Message par Phnom&Penh »

J’ai volontairement choisi de présenter des écrivains dont la forme d’écriture est très personnelle et qui sont vraiment des écrivains plus que des critiques au sens habituel du terme. Il y a d’ailleurs une progression.

Manny Farber a une conception très originale du cinéma. Cependant, il écrit principalement sur des films en tant que tels. Il a été à l’origine de concepts qui ont ensuite été abondamment repris. Il a fait découvrir ou permis de revaloriser de nombreux réalisateurs. Son travail, différent dans les goûts et le style d’écriture, peut, je crois, être comparé à celui d'André Bazin.

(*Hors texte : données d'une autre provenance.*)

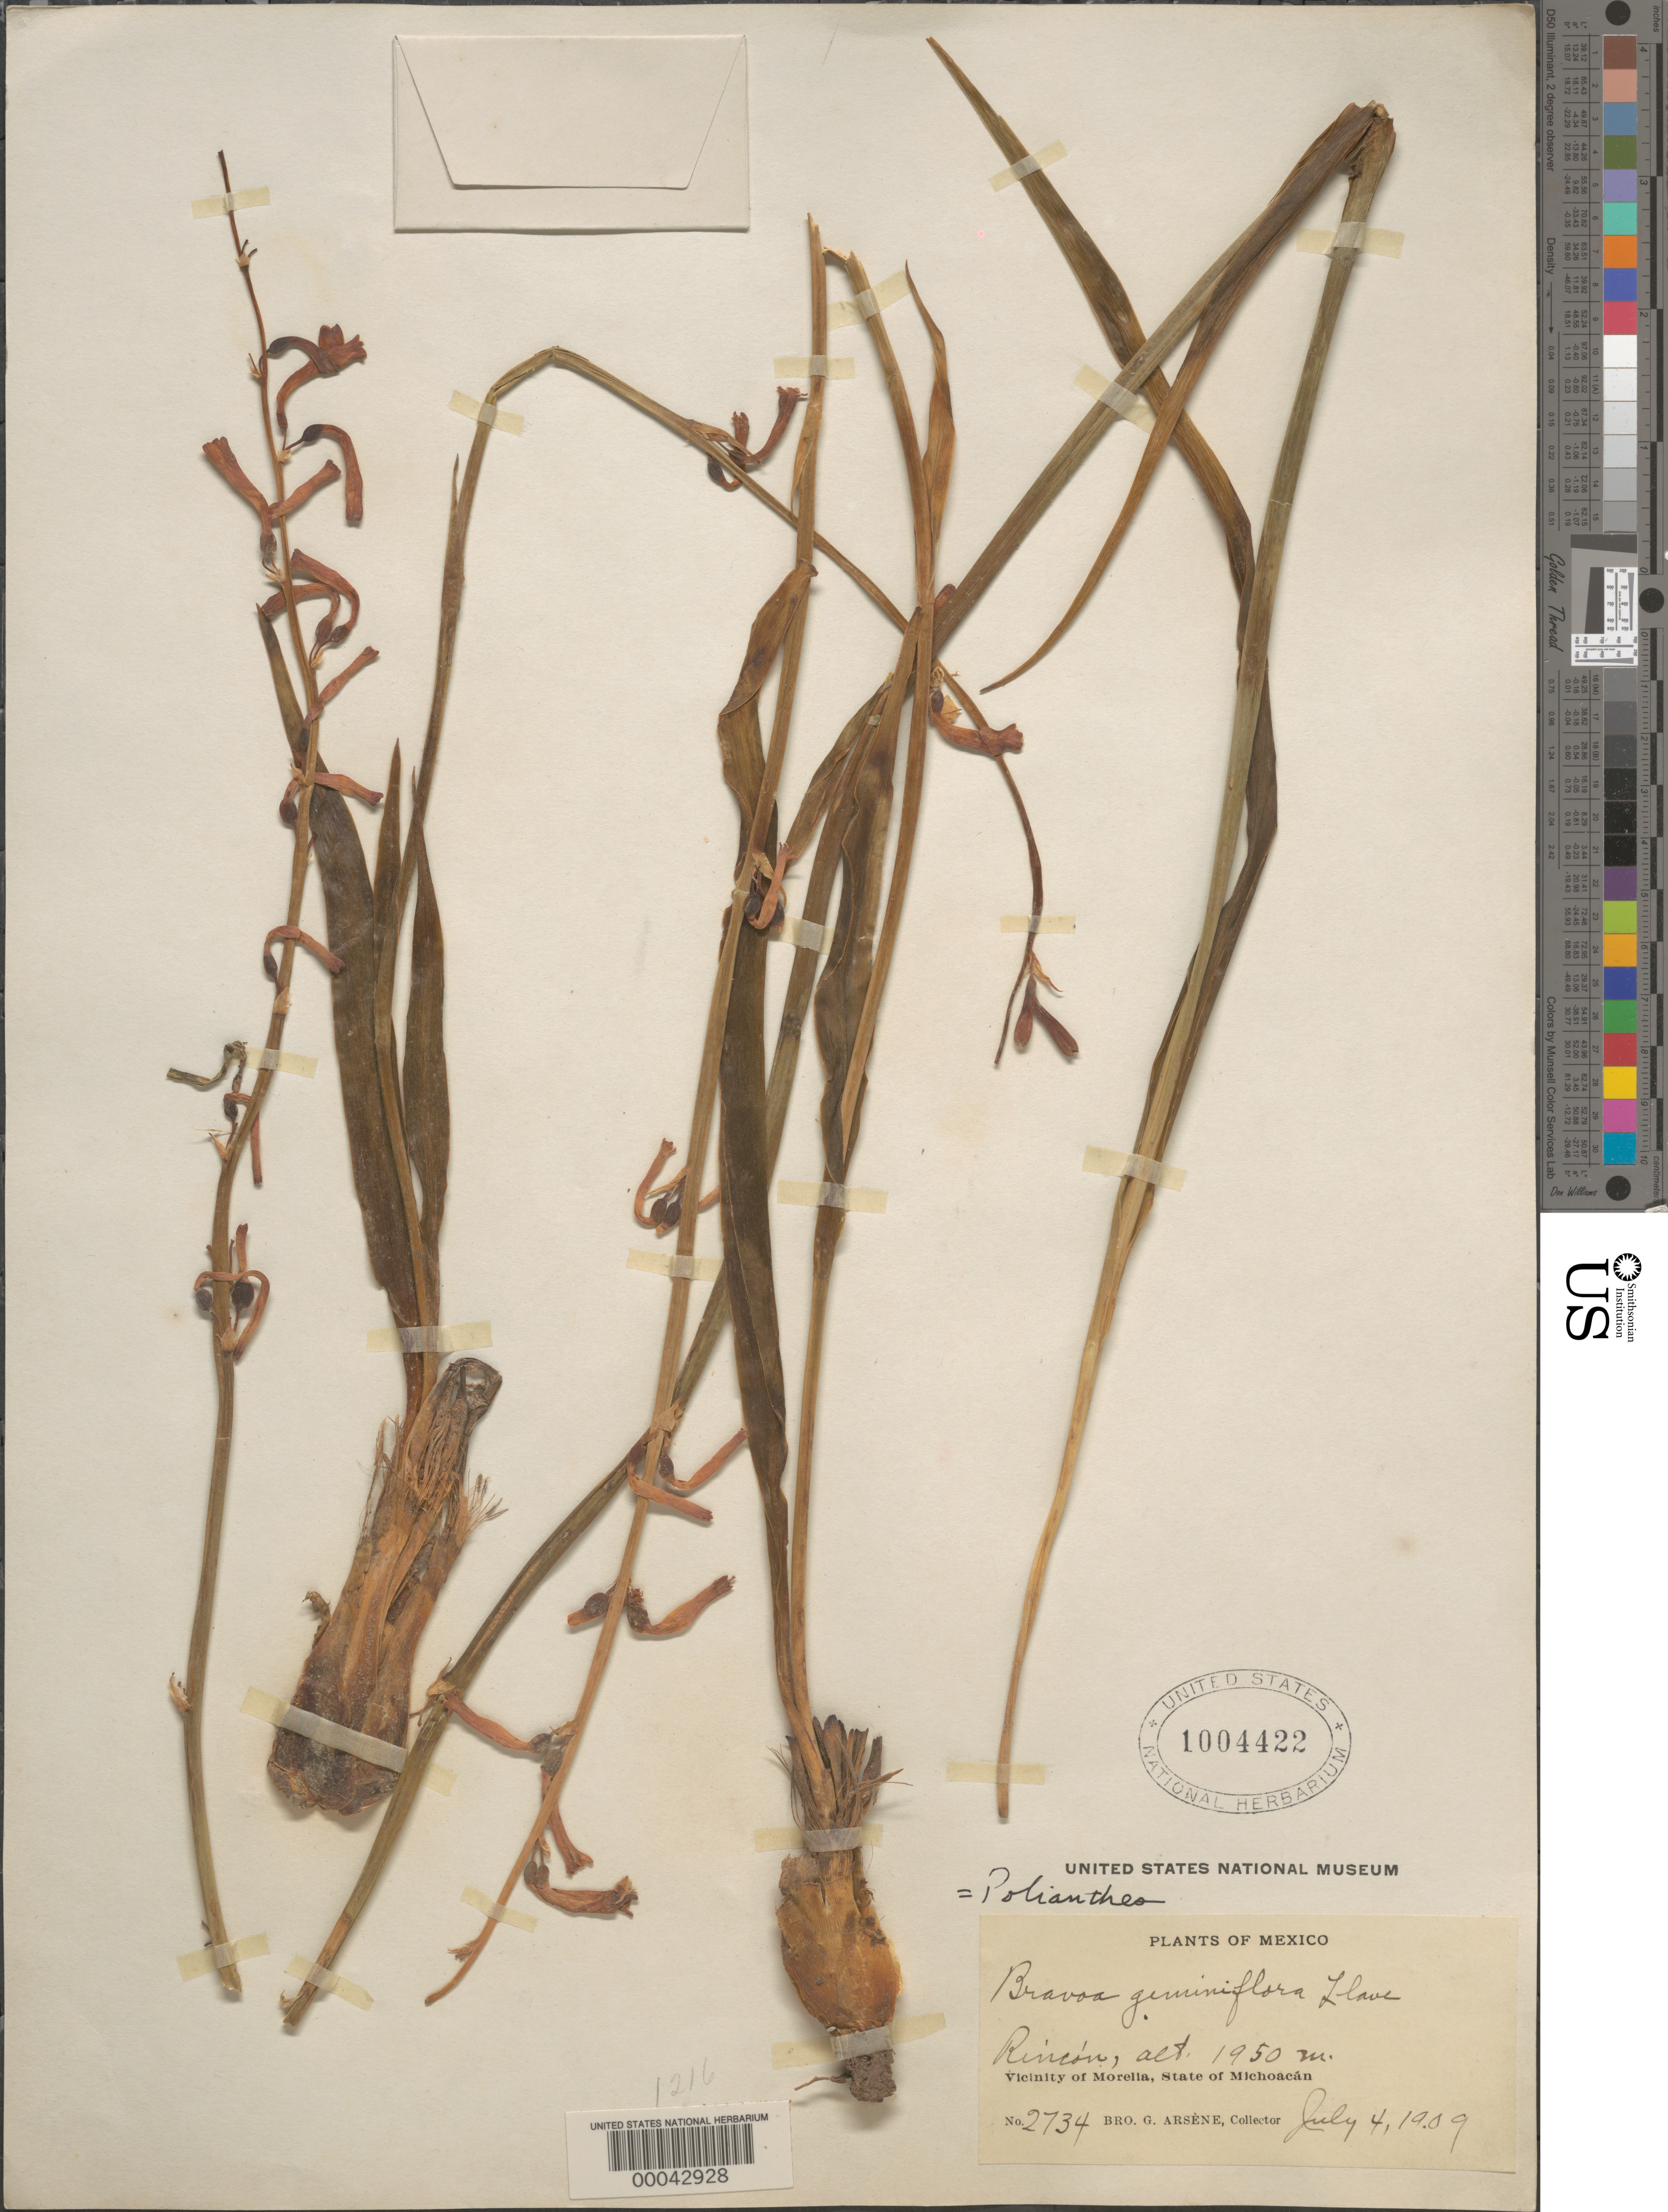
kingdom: Plantae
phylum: Tracheophyta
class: Liliopsida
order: Asparagales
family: Asparagaceae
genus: Polianthes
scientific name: Polianthes geminiflora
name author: (Lex.) Rose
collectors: Bro. G. Arsène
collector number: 2734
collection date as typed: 04 Jul 1909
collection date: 1909-07-04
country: Mexico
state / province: Michoacán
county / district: Morelia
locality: Rincon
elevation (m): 1950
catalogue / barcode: US 1004422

Jonathan Rosenbaum mêle très adroitement son expérience de cinéphile à sa présentation des œuvres et donne une vision personnelle du cinéma en reliant les films les uns aux autres ou en reliant un film en particulier à une expérience concrète du monde du cinéma : la diffusion d’un film en salles aux USA dans les années 50 dans On Moonlight Bay, deux ou trois films vus successivement à l’occasion d’un festival à Amsterdam, ce qu’on peut voir un certain jour J dans les salles de New-York pour en faire une "semaine critique"... Il est à la fois très libre et très concret.

Serge Daney reste dans la tradition critique puisque l’essentiel de ses textes sont écrits sur un film en particulier. Mais il a une vision globale du cinéma, puis du monde des médias en général. Il en tire des théories quelquefois géniales, d’autres fois hasardeuses, d'autant qu'il fonctionne à l'intuition. Sa vision et sa personnalité sont au cœur de tout ce qu’il écrit. Il disait lui-même que, tout en étant admirateur inconditionnel des Cahiers, il s’était seulement senti vraiment à l’aise en arrivant à Libé, n’ayant plus à se poser la question de savoir s’il était opportun d’écrire "je" dans un texte. Ce faisant, il choisissait d’être écrivain plus que journaliste.

J’ai fait ce choix parce que j’apprécie beaucoup ce style d’écriture. Je trouvais aussi que cela convenait bien au sujet indiqué après le thème, à savoir "la critique de cinéma peut-elle être considérée comme un genre littéraire?"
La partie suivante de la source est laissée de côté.